╭─ DATASET

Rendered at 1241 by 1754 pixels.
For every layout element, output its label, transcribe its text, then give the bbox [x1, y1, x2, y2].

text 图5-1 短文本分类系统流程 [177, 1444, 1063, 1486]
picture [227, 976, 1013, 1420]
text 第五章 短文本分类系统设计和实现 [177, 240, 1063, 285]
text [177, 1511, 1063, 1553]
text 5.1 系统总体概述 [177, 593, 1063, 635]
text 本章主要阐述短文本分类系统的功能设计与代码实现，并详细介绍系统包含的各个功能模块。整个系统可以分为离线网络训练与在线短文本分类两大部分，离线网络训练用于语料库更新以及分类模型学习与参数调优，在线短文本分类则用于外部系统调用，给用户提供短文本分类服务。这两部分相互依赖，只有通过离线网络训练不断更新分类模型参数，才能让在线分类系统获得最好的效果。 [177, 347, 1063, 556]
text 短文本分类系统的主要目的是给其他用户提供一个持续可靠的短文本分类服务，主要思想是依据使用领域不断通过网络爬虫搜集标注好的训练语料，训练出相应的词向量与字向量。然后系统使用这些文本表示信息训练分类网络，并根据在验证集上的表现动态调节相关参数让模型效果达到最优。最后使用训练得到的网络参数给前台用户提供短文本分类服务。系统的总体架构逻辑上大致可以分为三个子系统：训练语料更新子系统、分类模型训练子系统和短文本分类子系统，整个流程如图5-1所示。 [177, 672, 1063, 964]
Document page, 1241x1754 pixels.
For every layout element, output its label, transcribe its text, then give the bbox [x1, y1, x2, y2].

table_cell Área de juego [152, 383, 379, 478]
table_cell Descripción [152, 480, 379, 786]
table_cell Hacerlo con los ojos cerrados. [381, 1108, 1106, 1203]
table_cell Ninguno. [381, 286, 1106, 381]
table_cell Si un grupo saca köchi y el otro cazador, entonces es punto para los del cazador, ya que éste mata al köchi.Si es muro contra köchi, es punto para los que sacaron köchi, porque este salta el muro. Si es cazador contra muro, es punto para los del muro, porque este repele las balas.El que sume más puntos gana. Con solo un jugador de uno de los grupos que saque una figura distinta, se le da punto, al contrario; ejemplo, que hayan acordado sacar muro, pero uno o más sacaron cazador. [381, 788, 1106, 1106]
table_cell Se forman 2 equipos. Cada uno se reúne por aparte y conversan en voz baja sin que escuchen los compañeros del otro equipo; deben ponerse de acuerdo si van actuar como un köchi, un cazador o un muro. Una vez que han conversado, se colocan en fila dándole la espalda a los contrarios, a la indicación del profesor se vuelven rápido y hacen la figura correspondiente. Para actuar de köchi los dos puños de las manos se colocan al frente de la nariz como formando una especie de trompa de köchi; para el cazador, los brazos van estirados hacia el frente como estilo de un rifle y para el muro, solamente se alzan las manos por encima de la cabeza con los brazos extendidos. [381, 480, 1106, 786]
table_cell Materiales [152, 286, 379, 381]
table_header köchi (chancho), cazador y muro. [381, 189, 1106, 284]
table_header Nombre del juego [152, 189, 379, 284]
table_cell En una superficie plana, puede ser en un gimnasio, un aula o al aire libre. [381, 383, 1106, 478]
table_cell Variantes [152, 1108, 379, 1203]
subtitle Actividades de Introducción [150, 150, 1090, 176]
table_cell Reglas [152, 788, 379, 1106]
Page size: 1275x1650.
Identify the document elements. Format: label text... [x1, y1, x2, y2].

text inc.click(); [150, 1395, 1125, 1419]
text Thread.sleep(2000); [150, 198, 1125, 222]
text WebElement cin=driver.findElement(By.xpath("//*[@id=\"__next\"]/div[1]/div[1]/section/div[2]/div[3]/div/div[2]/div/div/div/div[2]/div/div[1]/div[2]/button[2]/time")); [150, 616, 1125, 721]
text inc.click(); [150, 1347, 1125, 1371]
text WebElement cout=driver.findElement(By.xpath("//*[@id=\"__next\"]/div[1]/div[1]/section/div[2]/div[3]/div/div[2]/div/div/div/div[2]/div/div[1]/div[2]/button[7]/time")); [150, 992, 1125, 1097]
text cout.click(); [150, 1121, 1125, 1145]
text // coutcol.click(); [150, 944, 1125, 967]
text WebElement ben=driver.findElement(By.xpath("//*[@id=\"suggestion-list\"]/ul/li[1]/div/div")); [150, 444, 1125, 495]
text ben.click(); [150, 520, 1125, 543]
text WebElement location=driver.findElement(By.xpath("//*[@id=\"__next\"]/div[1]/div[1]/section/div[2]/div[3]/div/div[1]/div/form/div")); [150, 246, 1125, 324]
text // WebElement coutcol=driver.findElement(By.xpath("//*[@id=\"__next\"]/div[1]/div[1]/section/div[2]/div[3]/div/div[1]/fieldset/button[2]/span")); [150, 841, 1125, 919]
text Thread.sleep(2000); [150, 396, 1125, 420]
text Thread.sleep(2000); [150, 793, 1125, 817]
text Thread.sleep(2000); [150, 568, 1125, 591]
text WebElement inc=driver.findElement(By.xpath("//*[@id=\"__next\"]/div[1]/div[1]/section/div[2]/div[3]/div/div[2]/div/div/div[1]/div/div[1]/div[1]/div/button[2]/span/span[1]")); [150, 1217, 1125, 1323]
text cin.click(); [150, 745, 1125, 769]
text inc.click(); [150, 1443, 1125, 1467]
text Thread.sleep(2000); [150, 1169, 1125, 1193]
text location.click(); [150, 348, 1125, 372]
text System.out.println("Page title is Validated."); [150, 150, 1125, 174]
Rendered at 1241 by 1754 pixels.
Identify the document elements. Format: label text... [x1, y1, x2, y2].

╰─

Transcribe the entries above, every line exactly as it reads.

**SOLUTION FOR THIS EXERCISE**
Rendered at 1241 by 1754 pixels.
For every layout element, output its label, transcribe its text, then give the bbox [x1, y1, x2, y2].

text 图5-1 短文本分类系统流程 [177, 1444, 1063, 1486]
picture [227, 976, 1013, 1420]
text 第五章 短文本分类系统设计和实现 [177, 240, 1063, 285]
text [177, 1511, 1063, 1553]
text 5.1 系统总体概述 [177, 593, 1063, 635]
text 本章主要阐述短文本分类系统的功能设计与代码实现，并详细介绍系统包含的各个功能模块。整个系统可以分为离线网络训练与在线短文本分类两大部分，离线网络训练用于语料库更新以及分类模型学习与参数调优，在线短文本分类则用于外部系统调用，给用户提供短文本分类服务。这两部分相互依赖，只有通过离线网络训练不断更新分类模型参数，才能让在线分类系统获得最好的效果。 [177, 347, 1063, 556]
text 短文本分类系统的主要目的是给其他用户提供一个持续可靠的短文本分类服务，主要思想是依据使用领域不断通过网络爬虫搜集标注好的训练语料，训练出相应的词向量与字向量。然后系统使用这些文本表示信息训练分类网络，并根据在验证集上的表现动态调节相关参数让模型效果达到最优。最后使用训练得到的网络参数给前台用户提供短文本分类服务。系统的总体架构逻辑上大致可以分为三个子系统：训练语料更新子系统、分类模型训练子系统和短文本分类子系统，整个流程如图5-1所示。 [177, 672, 1063, 964]
Document page, 1241x1754 pixels.
For every layout element, output its label, transcribe its text, then give the bbox [x1, y1, x2, y2].

table_cell Área de juego [152, 383, 379, 478]
table_cell Descripción [152, 480, 379, 786]
table_cell Hacerlo con los ojos cerrados. [381, 1108, 1106, 1203]
table_cell Ninguno. [381, 286, 1106, 381]
table_cell Si un grupo saca köchi y el otro cazador, entonces es punto para los del cazador, ya que éste mata al köchi.Si es muro contra köchi, es punto para los que sacaron köchi, porque este salta el muro. Si es cazador contra muro, es punto para los del muro, porque este repele las balas.El que sume más puntos gana. Con solo un jugador de uno de los grupos que saque una figura distinta, se le da punto, al contrario; ejemplo, que hayan acordado sacar muro, pero uno o más sacaron cazador. [381, 788, 1106, 1106]
table_cell Se forman 2 equipos. Cada uno se reúne por aparte y conversan en voz baja sin que escuchen los compañeros del otro equipo; deben ponerse de acuerdo si van actuar como un köchi, un cazador o un muro. Una vez que han conversado, se colocan en fila dándole la espalda a los contrarios, a la indicación del profesor se vuelven rápido y hacen la figura correspondiente. Para actuar de köchi los dos puños de las manos se colocan al frente de la nariz como formando una especie de trompa de köchi; para el cazador, los brazos van estirados hacia el frente como estilo de un rifle y para el muro, solamente se alzan las manos por encima de la cabeza con los brazos extendidos. [381, 480, 1106, 786]
table_cell Materiales [152, 286, 379, 381]
table_header köchi (chancho), cazador y muro. [381, 189, 1106, 284]
table_header Nombre del juego [152, 189, 379, 284]
table_cell En una superficie plana, puede ser en un gimnasio, un aula o al aire libre. [381, 383, 1106, 478]
table_cell Variantes [152, 1108, 379, 1203]
subtitle Actividades de Introducción [150, 150, 1090, 176]
table_cell Reglas [152, 788, 379, 1106]
Page size: 1275x1650.
Identify the document elements. Format: label text... [x1, y1, x2, y2].

text inc.click(); [150, 1395, 1125, 1419]
text Thread.sleep(2000); [150, 198, 1125, 222]
text WebElement cin=driver.findElement(By.xpath("//*[@id=\"__next\"]/div[1]/div[1]/section/div[2]/div[3]/div/div[2]/div/div/div/div[2]/div/div[1]/div[2]/button[2]/time")); [150, 616, 1125, 721]
text inc.click(); [150, 1347, 1125, 1371]
text WebElement cout=driver.findElement(By.xpath("//*[@id=\"__next\"]/div[1]/div[1]/section/div[2]/div[3]/div/div[2]/div/div/div/div[2]/div/div[1]/div[2]/button[7]/time")); [150, 992, 1125, 1097]
text cout.click(); [150, 1121, 1125, 1145]
text // coutcol.click(); [150, 944, 1125, 967]
text WebElement ben=driver.findElement(By.xpath("//*[@id=\"suggestion-list\"]/ul/li[1]/div/div")); [150, 444, 1125, 495]
text ben.click(); [150, 520, 1125, 543]
text WebElement location=driver.findElement(By.xpath("//*[@id=\"__next\"]/div[1]/div[1]/section/div[2]/div[3]/div/div[1]/div/form/div")); [150, 246, 1125, 324]
text // WebElement coutcol=driver.findElement(By.xpath("//*[@id=\"__next\"]/div[1]/div[1]/section/div[2]/div[3]/div/div[1]/fieldset/button[2]/span")); [150, 841, 1125, 919]
text Thread.sleep(2000); [150, 396, 1125, 420]
text Thread.sleep(2000); [150, 793, 1125, 817]
text Thread.sleep(2000); [150, 568, 1125, 591]
text WebElement inc=driver.findElement(By.xpath("//*[@id=\"__next\"]/div[1]/div[1]/section/div[2]/div[3]/div/div[2]/div/div/div[1]/div/div[1]/div[1]/div/button[2]/span/span[1]")); [150, 1217, 1125, 1323]
text cin.click(); [150, 745, 1125, 769]
text inc.click(); [150, 1443, 1125, 1467]
text Thread.sleep(2000); [150, 1169, 1125, 1193]
text location.click(); [150, 348, 1125, 372]
text System.out.println("Page title is Validated."); [150, 150, 1125, 174]
Rendered at 1241 by 1754 pixels.
Identify the document elements. Format: label text... [x1, y1, x2, y2].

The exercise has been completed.